In order to qualify for the federal Family and Medical Leave Act, you must work for a covered employer, work 1250 hours during the 12 months prior to the beginning of your leave, have worked for an employer of 50 or more employees, work within 75 miles of the employer’s location, and have worked for the employer for 12 months or more.
What Are the Benefits of Paid Parental Leave?
With more employers offering new and improved benefits packages, it is no surprise that prospective employees are seeking out which organizations offer them the most comprehensive packages before accepting job offers. Organizations are navigating this challenge with benefits packages that check all the boxes.
According to a 2020 SHRM Employee Benchmark Survey, 78% of employers claimed to have expanded their benefits packages. This demonstrates the commitment organizations have to offering strong benefits plans. They are committed because these benefits are good for employees and their overall company satisfaction. Offering paid parental leave is a large part of this effort. By expanding these benefits, you are offering an incentive for employees to seek employment through your organization.
If benefits packages are a significant factor when looking to attract top talent, then it should be an ever-evolving process. It's a way for your organization to stand apart by showing prospective employees that you value their wellbeing. A great way to do this is to incorporate a comprehensive parental leave plan that offers employees the chance to take time off without having to worry about the pay.
Should Your Organization Offer Paid Parental Leave?

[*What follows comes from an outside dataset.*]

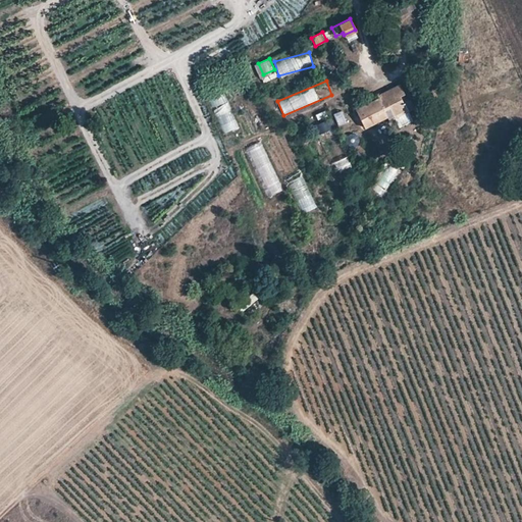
[(354,109),(363,128),(386,117),(377,97),(354,109)]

As we know with PTO, time away from the office can boost productivity. By taking a break from the office, employees temporarily separate from workplace pressures and decrease stress levels. This "stress detox" benefits the physical and mental well being of employees. According to an article published by Psychology Today, "Brain imaging studies show that doing nothing, being idle, daydreaming, and relaxing create alpha waves in the brain that are key to creative insights and innovative breakthroughs." This finding counters the common misconception that working longer accomplishes more.
We can then take this same concept and understand the value in paid time off for parental leave. The stress of a newborn child can be daunting at first glance. Offering employees the time and space needed to work through this new challenge without concern for losing pay will not only benefit the mental wellbeing of the employee, but also boost your organization's overall retention efforts and, in turn, productivity.

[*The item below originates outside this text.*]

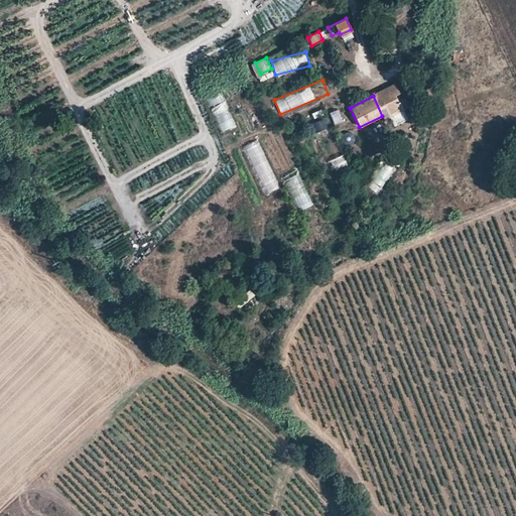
[(314,135),(331,128),(328,118),(310,125),(314,135)]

How Can You Create a Successful Paid Family Leave Policy?
If you plan to build out a paid family leave policy, then it is crucial you keep these points in mind as you move forward. While there is not much data on the appropriate length of time needed for parental leave, it is a good idea to start with 3 months. This will allow plenty of time for employees to tend to the newborn or sick child without worries or concerns over lack of pay. The guarantees of a job once the leave is complete will help keep employees motivated as they return to work.
It is also important to remain impartial to gender. Allowing both parents the opportunity to build a connection with their children by spending time with them as they are born, is essential for the development of the parental bond with the child. Any parental leave bias toward a single parent can be detrimental to a home life and cause undesired stress and frustration amongst employees.
It is important to build a culture within the workplace that acknowledges paid time off for parental leave, regardless of orientation, gender, or age. Consider adopting an incentive program that encourages parents to take leave upon the birth or adoption of a child.